Tem a ver com as mulheres se conscientizarem de que elas também podem exercer cargos e posições de liderança e chefia, uma vez que na nossa sociedade urbana e industrializada não há necessidade de força física para liderar. E que mulheres também podem exercer essa liderança com democracia, criatividade, inteligência, inovação e sensibilidade (empatia, respeito, compreensão, simpatia). Que não são obrigadas a ‘provar’ que são competentes e capacitadas. Que não existem hierarquias baseadas em gênero. Que só uma sociedade formada por uma elite insegura, ignorante e incompetente insiste em manter os demais grupos como ‘inferiores’ ou ‘submissos’.
Tem a ver com as mulheres questionarem o modo como foram criadas por seus pais (mães) e avós, e mudarem o modo como criam seus filhos e filhas: não valorizamos os sentimentos dos meninos, achando que isso é sinal de fraqueza, e ditamos regras de postura e comportamento nas meninas para que agradem a opinião alheia, principalmente dos meninos.

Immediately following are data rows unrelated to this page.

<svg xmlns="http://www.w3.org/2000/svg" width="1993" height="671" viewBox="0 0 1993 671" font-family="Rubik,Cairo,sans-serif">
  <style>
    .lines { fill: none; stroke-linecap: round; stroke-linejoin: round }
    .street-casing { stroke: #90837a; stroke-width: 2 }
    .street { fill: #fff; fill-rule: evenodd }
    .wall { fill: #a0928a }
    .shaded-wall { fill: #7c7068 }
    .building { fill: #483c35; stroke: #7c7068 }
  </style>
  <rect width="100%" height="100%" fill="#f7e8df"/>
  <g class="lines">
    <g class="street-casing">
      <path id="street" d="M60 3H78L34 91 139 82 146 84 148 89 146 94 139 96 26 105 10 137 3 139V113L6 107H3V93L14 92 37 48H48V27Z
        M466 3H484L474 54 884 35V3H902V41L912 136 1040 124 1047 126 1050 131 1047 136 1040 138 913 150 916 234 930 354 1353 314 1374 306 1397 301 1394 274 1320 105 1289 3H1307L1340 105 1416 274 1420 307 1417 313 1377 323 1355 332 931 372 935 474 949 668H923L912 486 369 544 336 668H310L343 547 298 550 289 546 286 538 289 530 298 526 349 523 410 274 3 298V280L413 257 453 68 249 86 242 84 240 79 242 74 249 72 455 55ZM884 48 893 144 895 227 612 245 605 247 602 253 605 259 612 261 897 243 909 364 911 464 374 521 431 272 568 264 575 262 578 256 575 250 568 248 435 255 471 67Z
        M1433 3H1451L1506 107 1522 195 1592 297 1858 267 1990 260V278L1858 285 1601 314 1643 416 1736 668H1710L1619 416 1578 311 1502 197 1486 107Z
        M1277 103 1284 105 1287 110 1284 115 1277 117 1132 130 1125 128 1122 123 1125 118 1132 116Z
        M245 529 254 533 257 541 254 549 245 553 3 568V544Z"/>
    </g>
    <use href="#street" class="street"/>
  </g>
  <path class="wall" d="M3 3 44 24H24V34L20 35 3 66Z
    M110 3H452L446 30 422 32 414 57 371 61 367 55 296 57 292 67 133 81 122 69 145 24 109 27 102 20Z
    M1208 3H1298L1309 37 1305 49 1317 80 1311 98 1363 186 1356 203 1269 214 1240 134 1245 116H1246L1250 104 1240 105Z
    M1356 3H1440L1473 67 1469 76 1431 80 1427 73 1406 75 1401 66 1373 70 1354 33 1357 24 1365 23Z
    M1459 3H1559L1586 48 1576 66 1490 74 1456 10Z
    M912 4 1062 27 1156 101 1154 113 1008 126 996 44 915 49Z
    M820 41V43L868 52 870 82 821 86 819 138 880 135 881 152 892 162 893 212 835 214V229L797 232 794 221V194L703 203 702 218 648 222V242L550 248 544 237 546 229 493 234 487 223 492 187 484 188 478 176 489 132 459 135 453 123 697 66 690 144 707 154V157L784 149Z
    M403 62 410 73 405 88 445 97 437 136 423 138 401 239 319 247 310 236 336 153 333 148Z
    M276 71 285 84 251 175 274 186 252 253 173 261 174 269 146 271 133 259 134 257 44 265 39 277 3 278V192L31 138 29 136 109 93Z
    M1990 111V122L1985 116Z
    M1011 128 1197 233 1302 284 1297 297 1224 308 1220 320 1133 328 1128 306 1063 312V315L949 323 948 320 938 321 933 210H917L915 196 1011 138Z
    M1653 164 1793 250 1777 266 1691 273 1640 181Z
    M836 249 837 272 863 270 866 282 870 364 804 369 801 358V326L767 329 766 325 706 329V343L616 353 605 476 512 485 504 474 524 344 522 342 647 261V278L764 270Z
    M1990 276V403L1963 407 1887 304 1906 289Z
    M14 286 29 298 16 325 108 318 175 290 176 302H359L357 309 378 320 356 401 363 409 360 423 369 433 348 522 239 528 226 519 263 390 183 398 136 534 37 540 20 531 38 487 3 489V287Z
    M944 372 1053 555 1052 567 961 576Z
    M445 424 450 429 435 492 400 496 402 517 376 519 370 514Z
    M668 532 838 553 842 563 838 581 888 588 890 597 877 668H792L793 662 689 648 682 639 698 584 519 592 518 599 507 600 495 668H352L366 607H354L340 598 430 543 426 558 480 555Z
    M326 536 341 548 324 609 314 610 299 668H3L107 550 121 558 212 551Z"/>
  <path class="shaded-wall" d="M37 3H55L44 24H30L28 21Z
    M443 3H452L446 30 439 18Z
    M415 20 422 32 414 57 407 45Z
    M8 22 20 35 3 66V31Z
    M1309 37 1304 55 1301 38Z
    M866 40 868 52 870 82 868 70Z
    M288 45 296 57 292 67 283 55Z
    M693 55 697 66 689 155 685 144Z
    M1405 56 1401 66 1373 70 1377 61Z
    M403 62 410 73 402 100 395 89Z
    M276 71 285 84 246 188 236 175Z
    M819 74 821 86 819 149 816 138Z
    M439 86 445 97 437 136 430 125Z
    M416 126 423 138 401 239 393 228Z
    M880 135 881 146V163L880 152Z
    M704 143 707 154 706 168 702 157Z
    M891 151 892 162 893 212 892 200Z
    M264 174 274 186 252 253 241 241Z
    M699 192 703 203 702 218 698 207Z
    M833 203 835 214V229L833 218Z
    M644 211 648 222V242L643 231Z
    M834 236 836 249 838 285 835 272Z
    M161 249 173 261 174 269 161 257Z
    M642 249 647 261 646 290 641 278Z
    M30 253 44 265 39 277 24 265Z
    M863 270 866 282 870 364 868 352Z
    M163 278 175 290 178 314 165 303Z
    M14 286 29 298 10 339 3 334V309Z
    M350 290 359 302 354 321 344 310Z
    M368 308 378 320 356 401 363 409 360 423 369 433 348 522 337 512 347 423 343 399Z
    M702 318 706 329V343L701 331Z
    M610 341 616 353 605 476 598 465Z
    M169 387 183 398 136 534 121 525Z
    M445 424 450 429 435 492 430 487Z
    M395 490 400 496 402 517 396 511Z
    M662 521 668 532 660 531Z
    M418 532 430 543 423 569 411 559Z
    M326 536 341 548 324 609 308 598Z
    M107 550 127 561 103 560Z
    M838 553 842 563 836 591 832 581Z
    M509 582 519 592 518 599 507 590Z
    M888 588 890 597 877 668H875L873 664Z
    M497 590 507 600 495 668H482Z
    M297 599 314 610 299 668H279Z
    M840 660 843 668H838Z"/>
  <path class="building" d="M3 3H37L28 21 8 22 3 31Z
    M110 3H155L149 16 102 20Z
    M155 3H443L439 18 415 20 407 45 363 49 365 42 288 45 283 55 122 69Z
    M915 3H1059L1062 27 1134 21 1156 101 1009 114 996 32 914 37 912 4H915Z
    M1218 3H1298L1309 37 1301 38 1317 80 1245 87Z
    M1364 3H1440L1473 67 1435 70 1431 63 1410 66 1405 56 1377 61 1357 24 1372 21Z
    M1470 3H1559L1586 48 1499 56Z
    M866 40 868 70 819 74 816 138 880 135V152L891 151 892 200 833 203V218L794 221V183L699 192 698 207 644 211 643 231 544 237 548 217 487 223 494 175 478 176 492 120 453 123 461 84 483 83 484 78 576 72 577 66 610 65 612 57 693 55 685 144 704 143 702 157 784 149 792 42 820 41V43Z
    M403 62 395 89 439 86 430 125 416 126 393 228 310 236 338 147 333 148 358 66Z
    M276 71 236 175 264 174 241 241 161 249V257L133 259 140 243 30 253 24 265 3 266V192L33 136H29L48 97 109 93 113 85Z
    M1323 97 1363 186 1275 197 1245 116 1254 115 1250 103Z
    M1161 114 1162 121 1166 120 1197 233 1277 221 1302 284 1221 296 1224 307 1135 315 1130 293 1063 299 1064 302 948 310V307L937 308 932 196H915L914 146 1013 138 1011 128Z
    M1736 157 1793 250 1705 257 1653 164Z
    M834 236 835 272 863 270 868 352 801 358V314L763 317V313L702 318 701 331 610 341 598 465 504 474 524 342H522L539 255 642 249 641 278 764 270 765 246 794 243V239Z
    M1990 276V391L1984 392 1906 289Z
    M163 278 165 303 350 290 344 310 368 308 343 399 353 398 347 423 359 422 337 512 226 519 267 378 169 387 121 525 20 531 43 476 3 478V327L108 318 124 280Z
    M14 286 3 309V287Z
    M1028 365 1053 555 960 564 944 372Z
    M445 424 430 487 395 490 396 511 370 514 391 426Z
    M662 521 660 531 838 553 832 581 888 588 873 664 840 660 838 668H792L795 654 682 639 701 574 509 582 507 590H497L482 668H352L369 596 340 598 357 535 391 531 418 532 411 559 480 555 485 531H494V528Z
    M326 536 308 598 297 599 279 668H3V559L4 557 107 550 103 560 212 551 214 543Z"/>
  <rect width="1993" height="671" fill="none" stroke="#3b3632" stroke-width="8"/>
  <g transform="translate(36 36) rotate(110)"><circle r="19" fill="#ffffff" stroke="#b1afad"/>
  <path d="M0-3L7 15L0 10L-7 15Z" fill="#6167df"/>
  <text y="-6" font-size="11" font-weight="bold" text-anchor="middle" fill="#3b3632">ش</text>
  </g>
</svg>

Tem a ver com as mulheres perceberem a perda de tempo e energia em se unirem para fazer bullying, criticar, fofocar, humilhar outra(s) mulher(es), acreditando que é(são) rival(is) na disputa por parceiro(a)/s sexual(is) – e aqui não estou mencionando nenhuma orientação sexual específica –, a reprimirmos nossas manifestações de sexualidade, sensualidade e prazer, sermos impedidas de conhecer nossos corpos e estabelecer nossas próprias regras sobre eles, e aceitamos acriticamente a violência sexual e a violência das imposições sociais dos padrões de beleza.
Tem a ver com as mulheres pararem de reproduzir o discurso social de que são ‘párias’ de uma sociedade e se sentirem pertencentes a essa sociedade; simplesmente se aceitarem e se respeitarem como são, e aceitarem e respeitarem as outras mulheres como são, sem críticas ou julgamentos sobre raça, idade, orientação sexual, origem sócio-econômica, nível de escolaridade, etc.; assumirem a responsabilidade das atitudes de sororidade como exemplos para as futuras gerações.
Como afirma Adichie (2015, p. 48): “A cultura não faz as pessoas. As pessoas fazem a cultura. Se uma humanidade inteira de mulheres não faz parte da nossa cultura, então temos que mudar nossa cultura”.
Termino com outro excerto de Adichie (2015):
[…] É importante que comecemos a planejar e sonhar com um mundo diferente. Um mundo mais justo. Um mundo de homens mais felizes e mulheres mais felizes, mais autênticos consigo mesmos. E é assim que devemos começar: precisamos criar nossas filhas de uma maneira diferente. Também precisamos criar nossos filhos de uma maneira diferente (ADICHIE, 2015, p. 28).
Não se nasce mulher, torna-se mulher
Para Simone de Beauvoir (2009), “não se nasce mulher, torna-se mulher”, porque a questão de gênero é uma construção social, dentro de um contexto sócio-histórico, e não há decisões biológicas, psíquicas ou econômicas que definam uma mulher no meio social. Para ela, sexo e gênero são elementos distintos, o gênero como uma construção social e o sexo como aspecto biológico, ligado ao prazer e orgasmo, e que vai mobilizar a orientação sexual do indivíduo, independentemente do gênero.